# Assigned task
Write out the listing verbatim. No pictures belong in it.

# Record excerpts
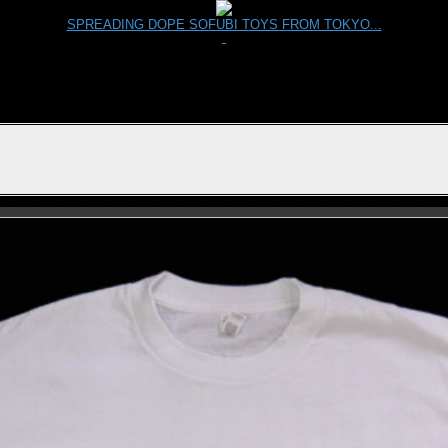
SPREADING DOPE SOFUBI TOYS FROM TOKYO...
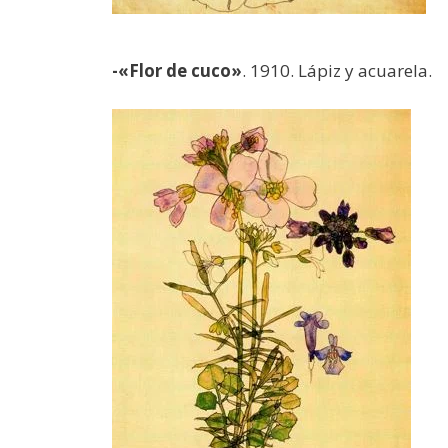
-«Flor de cuco»
. 1910. Lápiz y acuarela.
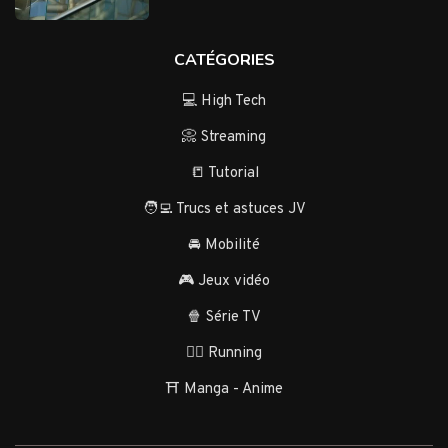
CATÉGORIES
💻 High Tech
📀 Streaming
📒 Tutorial
🧑‍💻 Trucs et astuces JV
🚘 Mobilité
🎮 Jeux vidéo
🍿 Série TV
🏃‍♂️ Running
⛩️ Manga - Anime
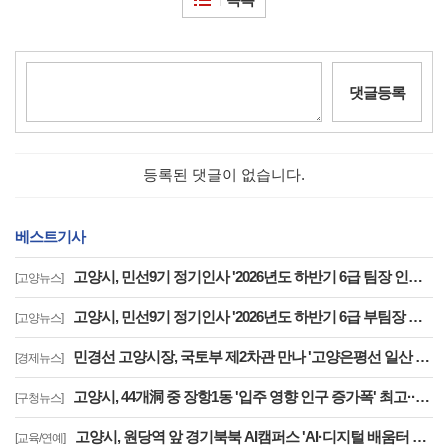
댓글등록
등록된 댓글이 없습니다.
베스트기사
고양시, 민선9기 정기인사 '2026년도 하반기 6급 팀장 인사발령 사항'
[고양뉴스]
고양시, 민선9기 정기인사 '2026년도 하반기 6급 부팀장 이하 인사발령 사항'
[고양뉴스]
민경선 고양시장, 국토부 제2차관 만나 '고양은평선 일산 연장 반영' 등 요청
[경제뉴스]
고양시, 44개洞 중 장항1동 '입주 영향 인구 증가폭' 최고··풍산동도 증가세 지속
[구청뉴스]
고양시, 원당역 앞 경기북북 AI캠퍼스 'AI·디지털 배움터 체험존' 12월까지 운영
[교육/연예]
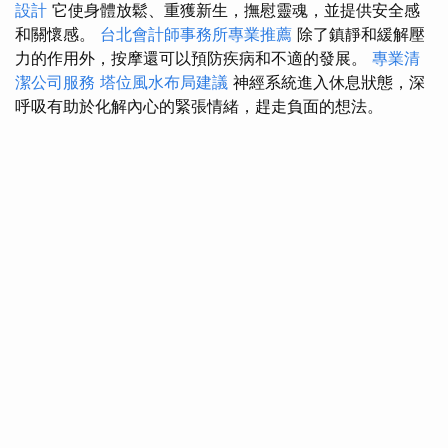
設計
它使身體放鬆、重獲新生，撫慰靈魂，並提供安全感
和關懷感。
台北會計師事務所專業推薦
除了鎮靜和緩解壓
力的作用外，按摩還可以預防疾病和不適的發展。
專業清
潔公司服務
塔位風水布局建議
神經系統進入休息狀態，深
呼吸有助於化解內心的緊張情緒，趕走負面的想法。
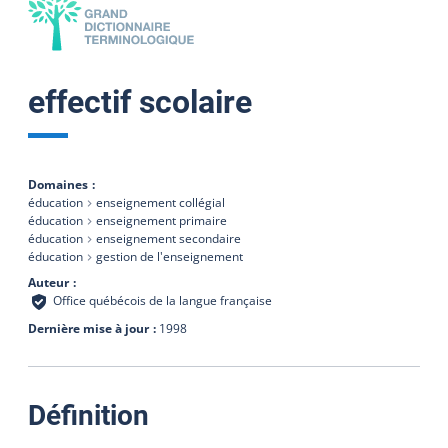
effectif scolaire
Domaines
éducation
enseignement collégial
éducation
enseignement primaire
éducation
enseignement secondaire
éducation
gestion de l'enseignement
Auteur
Office québécois de la langue française
Dernière mise à jour
1998
:
Définition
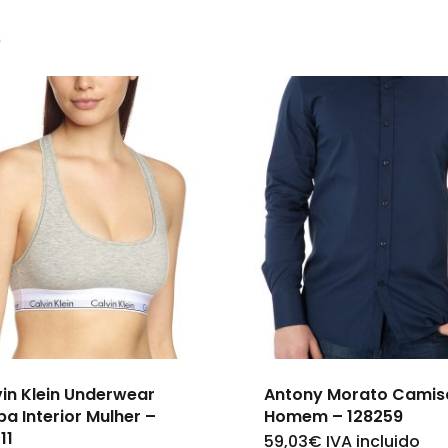
s
in Klein Underwear
Antony Morato Camis
a Interior Mulher –
Homem – 128259
11
59,03
€
IVA incluido
This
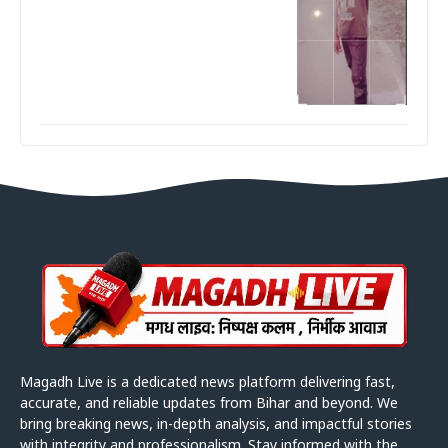
Magadh Live is a dedicated news platform delivering fast,
accurate, and reliable updates from Bihar and beyond. We
bring breaking news, in-depth analysis, and impactful stories
with integrity and professionalism. Stay informed with the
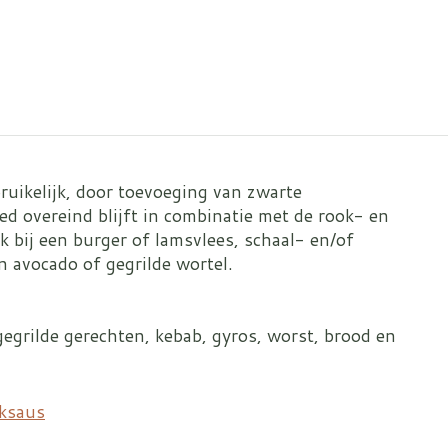
ruikelijk, door toevoeging van zwarte
ed overeind blijft in combinatie met de rook- en
jk bij een burger of lamsvlees, schaal- en/of
n avocado of gegrilde wortel.
gegrilde gerechten, kebab, gyros, worst, brood en
ksaus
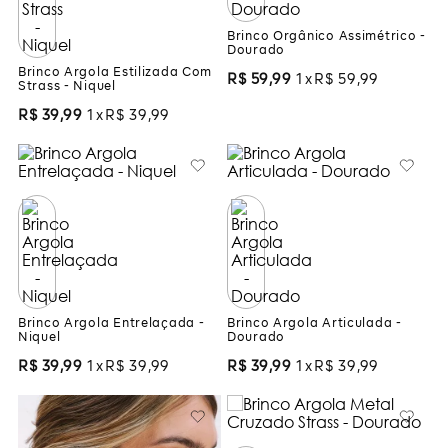
Brinco Orgânico Assimétrico -
Dourado
Brinco Argola Estilizada Com
R$
59
,
99
1
R$
59
,
99
Strass - Niquel
R$
39
,
99
1
R$
39
,
99
Brinco Argola Entrelaçada -
Brinco Argola Articulada -
Niquel
Dourado
R$
39
,
99
1
R$
39
,
99
R$
39
,
99
1
R$
39
,
99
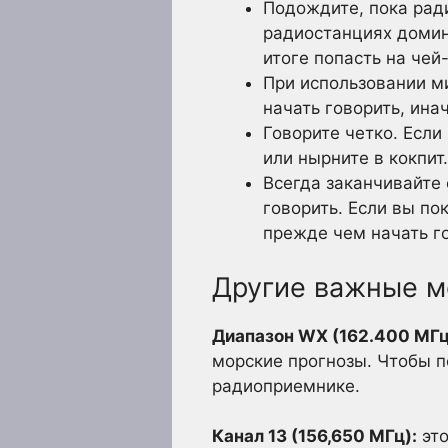
Подождите, пока рад
радиостанциях домин
итоге попасть на чей
При использовании ми
начать говорить, ин
Говорите четко. Если
или нырните в кокпит.
Всегда заканчивайте 
говорить. Если вы по
прежде чем начать г
Другие важные м
Диапазон WX (162.400 МГц
морские прогнозы. Чтобы п
радиоприемнике.
Канал 13 (156,650 МГц):
это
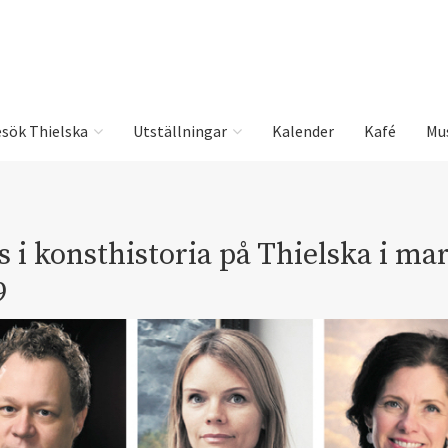
sök Thielska
Utställningar
Kalender
Kafé
Mu
 i konsthistoria på Thielska i ma
9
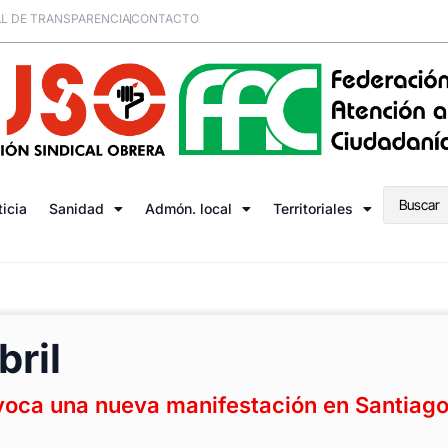
L DE TRANSPARENCIA
CONTACTO
ticia
Sanidad
Admón. local
Territoriales
bril
voca una nueva manifestación en Santiag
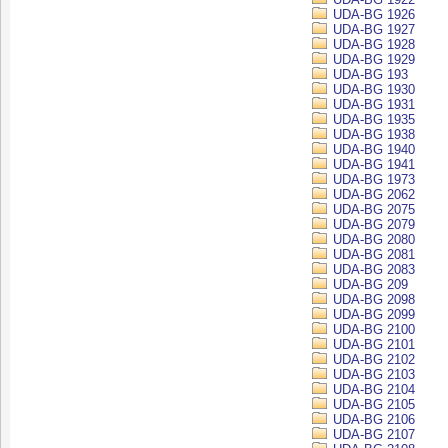
UDA-BG 1926
UDA-BG 1927
UDA-BG 1928
UDA-BG 1929
UDA-BG 193
UDA-BG 1930
UDA-BG 1931
UDA-BG 1935
UDA-BG 1938
UDA-BG 1940
UDA-BG 1941
UDA-BG 1973
UDA-BG 2062
UDA-BG 2075
UDA-BG 2079
UDA-BG 2080
UDA-BG 2081
UDA-BG 2083
UDA-BG 209
UDA-BG 2098
UDA-BG 2099
UDA-BG 2100
UDA-BG 2101
UDA-BG 2102
UDA-BG 2103
UDA-BG 2104
UDA-BG 2105
UDA-BG 2106
UDA-BG 2107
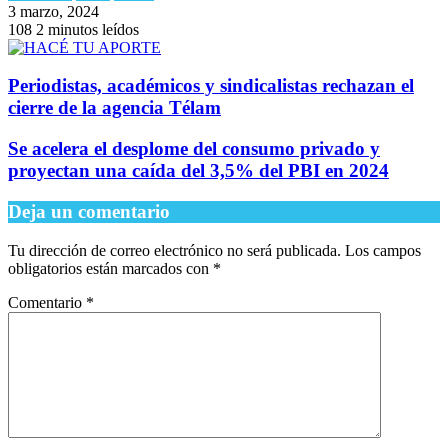
3 marzo, 2024
108
2 minutos leídos
Periodistas, académicos y sindicalistas rechazan el
cierre de la agencia Télam
Se acelera el desplome del consumo privado y
proyectan una caída del 3,5% del PBI en 2024
Deja un comentario
Tu dirección de correo electrónico no será publicada.
Los campos
obligatorios están marcados con
*
Comentario
*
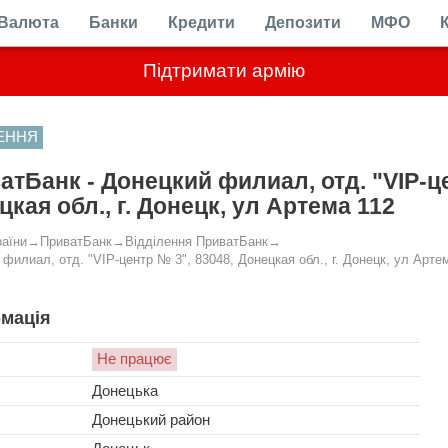
Валюта
Банки
Кредити
Депозити
МФО
Підтримати армію
ЛЕННЯ
атБанк - Донецкий филиал, отд. "VIP-це
цкая обл., г. Донецк, ул Артема 112
раїни
→
ПриватБанк
→
Відділення ПриватБанк
→
филиал, отд. "VIP-центр № 3", 83048, Донецкая обл., г. Донецк, ул Арте
мація
Не працює
Донецька
Донецький район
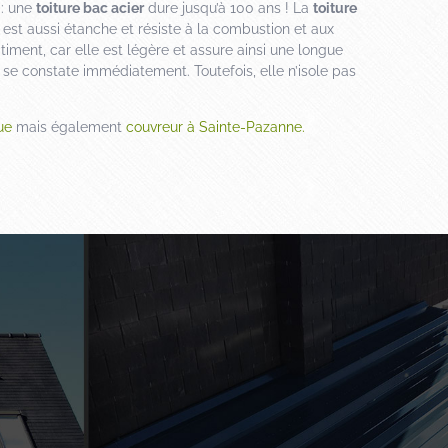
 : une
toiture bac acier
dure jusqu’à 100 ans ! La
toiture
 est aussi étanche et résiste à la combustion et aux
timent, car elle est légère et assure ainsi une longue
 se constate immédiatement. Toutefois, elle n’isole pas
ue
mais également
couvreur à Sainte-Pazanne.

# Response to this task
SPREADING DOPE SOFUBI TOYS FROM TOKYO...
-«Flor de cuco»
. 1910. Lápiz y acuarela.
CATÉGORIES
💻 High Tech
📀 Streaming
📒 Tutorial
🧑‍💻 Trucs et astuces JV
🚘 Mobilité
🎮 Jeux vidéo
🍿 Série TV
🏃‍♂️ Running
⛩️ Manga - Anime
댓글등록
등록된 댓글이 없습니다.
베스트기사
고양시, 민선9기 정기인사 '2026년도 하반기 6급 팀장 인사발령 사항'
[고양뉴스]
고양시, 민선9기 정기인사 '2026년도 하반기 6급 부팀장 이하 인사발령 사항'
[고양뉴스]
민경선 고양시장, 국토부 제2차관 만나 '고양은평선 일산 연장 반영' 등 요청
[경제뉴스]
고양시, 44개洞 중 장항1동 '입주 영향 인구 증가폭' 최고··풍산동도 증가세 지속
[구청뉴스]
고양시, 원당역 앞 경기북북 AI캠퍼스 'AI·디지털 배움터 체험존' 12월까지 운영
[교육/연예]
設計
它使身體放鬆、重獲新生，撫慰靈魂，並提供安全感
和關懷感。
台北會計師事務所專業推薦
除了鎮靜和緩解壓
力的作用外，按摩還可以預防疾病和不適的發展。
專業清
潔公司服務
塔位風水布局建議
神經系統進入休息狀態，深
呼吸有助於化解內心的緊張情緒，趕走負面的想法。
effectif scolaire
Domaines
éducation
enseignement collégial
éducation
enseignement primaire
éducation
enseignement secondaire
éducation
gestion de l'enseignement
Auteur
Office québécois de la langue française
Dernière mise à jour
1998
:
Définition
s
in Klein Underwear
Antony Morato Camis
a Interior Mulher –
Homem – 128259
11
59,03
€
IVA incluido
This
Magadh Live is a dedicated news platform delivering fast,
accurate, and reliable updates from Bihar and beyond. We
bring breaking news, in-depth analysis, and impactful stories
with integrity and professionalism. Stay informed with the
ruikelijk, door toevoeging van zwarte
ed overeind blijft in combinatie met de rook- en
jk bij een burger of lamsvlees, schaal- en/of
n avocado of gegrilde wortel.
gegrilde gerechten, kebab, gyros, worst, brood en
ksaus
Brinco Orgânico Assimétrico -
Dourado
Brinco Argola Estilizada Com
R$
59
,
99
1
R$
59
,
99
Strass - Niquel
R$
39
,
99
1
R$
39
,
99
Brinco Argola Entrelaçada -
Brinco Argola Articulada -
Niquel
Dourado
R$
39
,
99
1
R$
39
,
99
R$
39
,
99
1
R$
39
,
99
Подождите, пока рад
радиостанциях домин
итоге попасть на чей
При использовании ми
начать говорить, ин
Говорите четко. Если
или нырните в кокпит.
Всегда заканчивайте 
говорить. Если вы по
прежде чем начать г
Другие важные м
Диапазон WX (162.400 МГц
морские прогнозы. Чтобы п
радиоприемнике.
Канал 13 (156,650 МГц):
это
sök Thielska
Utställningar
Kalender
Kafé
Mu
 i konsthistoria på Thielska i ma
9
L DE TRANSPARENCIA
CONTACTO
ticia
Sanidad
Admón. local
Territoriales
bril
voca una nueva manifestación en Santiag
UDA-BG 1926
UDA-BG 1927
UDA-BG 1928
UDA-BG 1929
UDA-BG 193
UDA-BG 1930
UDA-BG 1931
UDA-BG 1935
UDA-BG 1938
UDA-BG 1940
UDA-BG 1941
UDA-BG 1973
UDA-BG 2062
UDA-BG 2075
UDA-BG 2079
UDA-BG 2080
UDA-BG 2081
UDA-BG 2083
UDA-BG 209
UDA-BG 2098
UDA-BG 2099
UDA-BG 2100
UDA-BG 2101
UDA-BG 2102
UDA-BG 2103
UDA-BG 2104
UDA-BG 2105
UDA-BG 2106
UDA-BG 2107
3 marzo, 2024
108
2 minutos leídos
Periodistas, académicos y sindicalistas rechazan el
cierre de la agencia Télam
Se acelera el desplome del consumo privado y
proyectan una caída del 3,5% del PBI en 2024
Deja un comentario
Tu dirección de correo electrónico no será publicada.
Los campos
obligatorios están marcados con
*
Comentario
*
Валюта
Банки
Кредити
Депозити
МФО
Підтримати армію
ЛЕННЯ
атБанк - Донецкий филиал, отд. "VIP-це
цкая обл., г. Донецк, ул Артема 112
раїни
→
ПриватБанк
→
Відділення ПриватБанк
→
филиал, отд. "VIP-центр № 3", 83048, Донецкая обл., г. Донецк, ул Арте
мація
Не працює
Донецька
Донецький район
 : une
toiture bac acier
dure jusqu’à 100 ans ! La
toiture
 est aussi étanche et résiste à la combustion et aux
timent, car elle est légère et assure ainsi une longue
 se constate immédiatement. Toutefois, elle n’isole pas
ue
mais également
couvreur à Sainte-Pazanne.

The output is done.